Bolton spoke with an intense earnestness, and a sad and solemn tone, as if he were shaken and almost convulsed by some deep, internal feeling. For some moments there was a silence between us,—the silence of a great unuttered emotion. At last, he drew a long breath, and said, "Well, Hal, what was it you wanted to talk about?"

"Oh," said I, "I have a letter from a friend of mine that I wanted to show you, to see whether you could do anything"—and I gave him Caroline's letter.

He sat down under the gas-light to read it.

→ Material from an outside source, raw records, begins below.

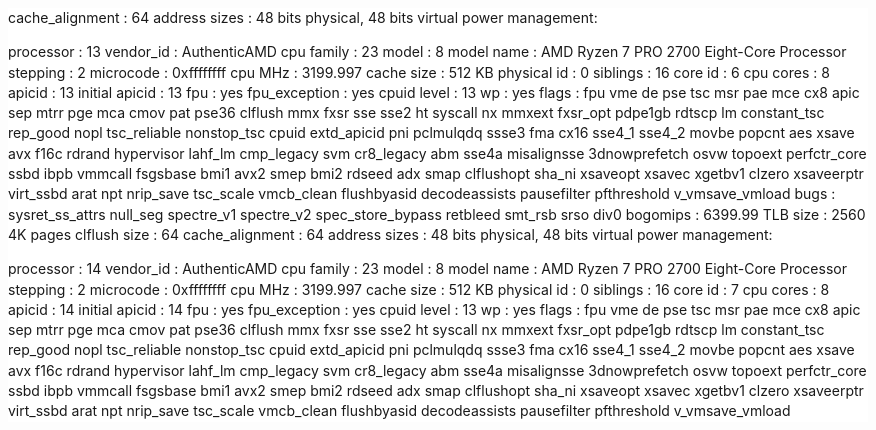 cache_alignment	: 64
address sizes	: 48 bits physical, 48 bits virtual
power management:

processor	: 13
vendor_id	: AuthenticAMD
cpu family	: 23
model		: 8
model name	: AMD Ryzen 7 PRO 2700 Eight-Core Processor
stepping	: 2
microcode	: 0xffffffff
cpu MHz		: 3199.997
cache size	: 512 KB
physical id	: 0
siblings	: 16
core id		: 6
cpu cores	: 8
apicid		: 13
initial apicid	: 13
fpu		: yes
fpu_exception	: yes
cpuid level	: 13
wp		: yes
flags		: fpu vme de pse tsc msr pae mce cx8 apic sep mtrr pge mca cmov pat pse36 clflush mmx fxsr sse sse2 ht syscall nx mmxext fxsr_opt pdpe1gb rdtscp lm constant_tsc rep_good nopl tsc_reliable nonstop_tsc cpuid extd_apicid pni pclmulqdq ssse3 fma cx16 sse4_1 sse4_2 movbe popcnt aes xsave avx f16c rdrand hypervisor lahf_lm cmp_legacy svm cr8_legacy abm sse4a misalignsse 3dnowprefetch osvw topoext perfctr_core ssbd ibpb vmmcall fsgsbase bmi1 avx2 smep bmi2 rdseed adx smap clflushopt sha_ni xsaveopt xsavec xgetbv1 clzero xsaveerptr virt_ssbd arat npt nrip_save tsc_scale vmcb_clean flushbyasid decodeassists pausefilter pfthreshold v_vmsave_vmload
bugs		: sysret_ss_attrs null_seg spectre_v1 spectre_v2 spec_store_bypass retbleed smt_rsb srso div0
bogomips	: 6399.99
TLB size	: 2560 4K pages
clflush size	: 64
cache_alignment	: 64
address sizes	: 48 bits physical, 48 bits virtual
power management:

processor	: 14
vendor_id	: AuthenticAMD
cpu family	: 23
model		: 8
model name	: AMD Ryzen 7 PRO 2700 Eight-Core Processor
stepping	: 2
microcode	: 0xffffffff
cpu MHz		: 3199.997
cache size	: 512 KB
physical id	: 0
siblings	: 16
core id		: 7
cpu cores	: 8
apicid		: 14
initial apicid	: 14
fpu		: yes
fpu_exception	: yes
cpuid level	: 13
wp		: yes
flags		: fpu vme de pse tsc msr pae mce cx8 apic sep mtrr pge mca cmov pat pse36 clflush mmx fxsr sse sse2 ht syscall nx mmxext fxsr_opt pdpe1gb rdtscp lm constant_tsc rep_good nopl tsc_reliable nonstop_tsc cpuid extd_apicid pni pclmulqdq ssse3 fma cx16 sse4_1 sse4_2 movbe popcnt aes xsave avx f16c rdrand hypervisor lahf_lm cmp_legacy svm cr8_legacy abm sse4a misalignsse 3dnowprefetch osvw topoext perfctr_core ssbd ibpb vmmcall fsgsbase bmi1 avx2 smep bmi2 rdseed adx smap clflushopt sha_ni xsaveopt xsavec xgetbv1 clzero xsaveerptr virt_ssbd arat npt nrip_save tsc_scale vmcb_clean flushbyasid decodeassists pausefilter pfthreshold v_vmsave_vmload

The sight of the hand-writing seemed to affect him at once. His large, dark eyes flashed over the letter, and he turned it quickly, and looked at the signature; a most unutterable expression passed over his face, like that of a man who is in danger of giving away to some violent emotion; and then, apparently by a great effort of self-constraint, he set himself carefully to reading the letter. He read it over two or three times, folded it up, and handed it back to me without any remark, and then sat leaning forward on the table with his face shaded with his hand.

"My cousin is a most uncommon character," I said; "and, as you will observe by this letter, has a good deal of ability as a writer."

"I am acquainted with her," he said, briefly, making a sudden movement with his hand.

"Indeed? Where did you know her?"

"Years ago," he said, briefly. "I taught the academy in her village, and she was one of my scholars. I know the character of her mind."

There was a dry brevity in all this, of a man who is afraid that he shall express more than he means to.

Said I, "I showed this letter to you because I thought you had more influence in the press than I have; and if you are acquainted with her, so much the better, as you can judge whether she can gain any employment here which would make it worth her while to come and try. I have always had an impression that she had very fine mental powers."

"There is no doubt about that," he said, hurriedly. "She is an exceptional woman."

He rose up, and took the letter from me. "If you will allow me to retain this a while," he said, "I will see what I can do; but just now I have some writing to finish. I will speak to you about it to-morrow."

That evening, I introduced the subject to my friend, Ida Van Arsdel, and gave her a sketch of Caroline's life-history. She entered into it with the warmest interest, and was enthusiastic in her desire that the plan might succeed.

"I hope that she will come to New York," she said, "so that we can make her acquaintance. Don't, pray, fail to let me know, Mr. Henderson, if she should be here, that I may call on her."